Exercise goal: Turn the part of the records that opens with the line containing "PelliMazinguer Z" and runs through the end of the records into a Markdown table with the columns Row and Line. Give each line its row number, and leave out blank lines and the pictures.

--- Data to examine ---

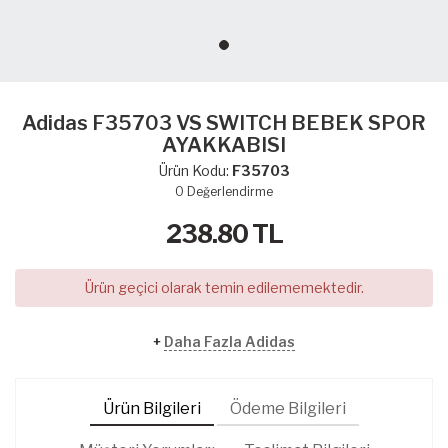
Adidas F35703 VS SWITCH BEBEK SPOR
AYAKKABISI
Ürün Kodu:
F35703
0
Değerlendirme
238.80
TL
Ürün geçici olarak temin edilememektedir.
+
Daha Fazla Adidas
Ürün Bilgileri
Ödeme Bilgileri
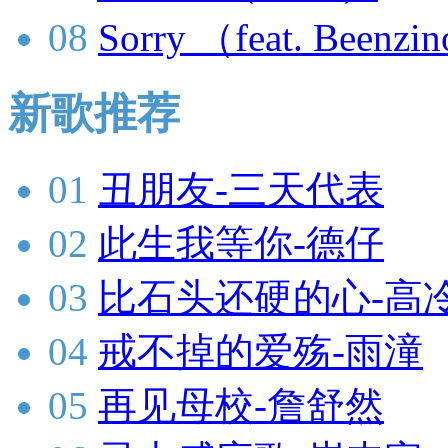
08
Sorry （feat. Beenzi
新歌推荐
01
丑朋友-三天代表
02
此生我等你-德仔
03
比石头还硬的心-高
04
戒不掉的爱殇-雨潼
05
再见母校-詹舒然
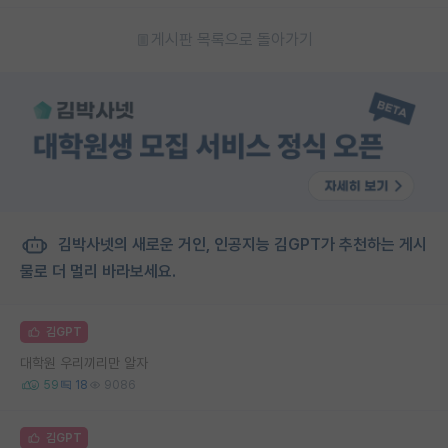
게시판 목록으로 돌아가기
김박사넷의 새로운 거인, 인공지능 김GPT가 추천하는 게시
물로 더 멀리 바라보세요.
김GPT
대학원 우리끼리만 알자
59
18
9086
김GPT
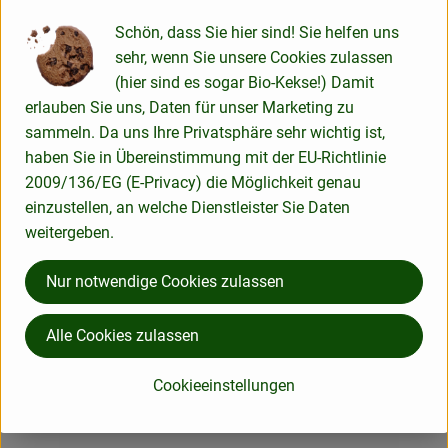
Produktdatenblatt
Schön, dass Sie hier sind! Sie helfen uns
sehr, wenn Sie unsere Cookies zulassen
(hier sind es sogar Bio-Kekse!) Damit
Herkunft
erlauben Sie uns, Daten für unser Marketing zu
sammeln. Da uns Ihre Privatsphäre sehr wichtig ist,
haben Sie in Übereinstimmung mit der EU-Richtlinie
Hersteller: Greenorganics
2009/136/EG (E-Privacy) die Möglichkeit genau
einzustellen, an welche Dienstleister Sie Daten
Deutschland
weitergeben.
greenorganics
Nur notwendige Cookies zulassen
Alle Cookies zulassen
Cookieeinstellungen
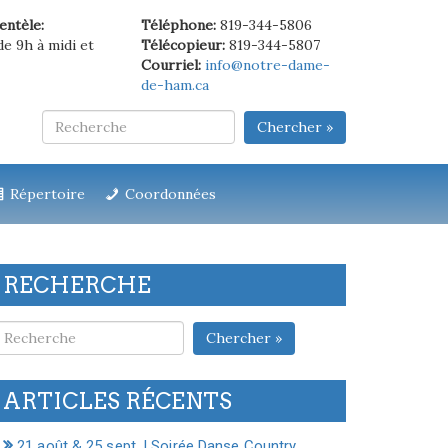
ientèle:
Téléphone:
819-344-5806
de 9h à midi et
Télécopieur:
819-344-5807
Courriel:
info@notre-dame-
de-ham.ca
Chercher »
Répertoire
Coordonnées
RECHERCHE
Chercher »
ARTICLES RÉCENTS
21 août & 25 sept. | Soirée Danse Country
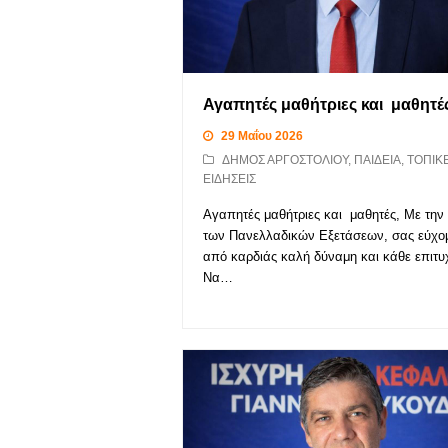
Αγαπητές μαθήτριες και μαθητές
29 Μαΐου 2026
ΔΗΜΟΣ ΑΡΓΟΣΤΟΛΙΟΥ
,
ΠΑΙΔΕΙΑ
,
ΤΟΠΙΚ
ΕΙΔΗΣΕΙΣ
Αγαπητές μαθήτριες και μαθητές, Με την
των Πανελλαδικών Εξετάσεων, σας εύχο
από καρδιάς καλή δύναμη και κάθε επιτυ
Να…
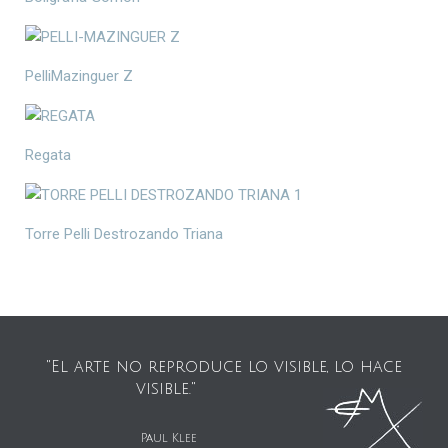
PelliMazinguer Z
Regata
Torre Pelli Destrozando Triana
"El arte no reproduce lo visible, lo hace
visible."
Paul Klee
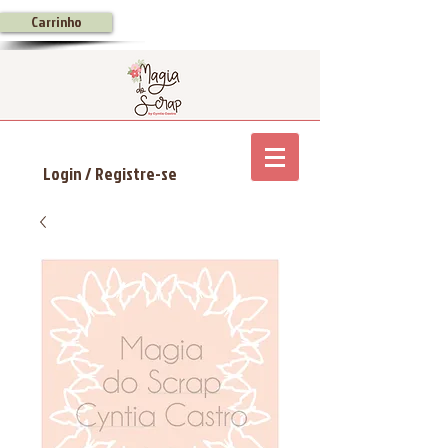
Carrinho
Login / Registre-se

---

Task answer:
| Row | Line |
|---|---|
| 1 | PelliMazinguer Z |
| 2 | Regata |
| 3 | Torre Pelli Destrozando Triana |
| 4 | "El arte no reproduce lo visible, lo hace |
| 5 | visible." |
| 6 | Paul Klee |
| 7 | Carrinho |
| 8 | Login / Registre-se |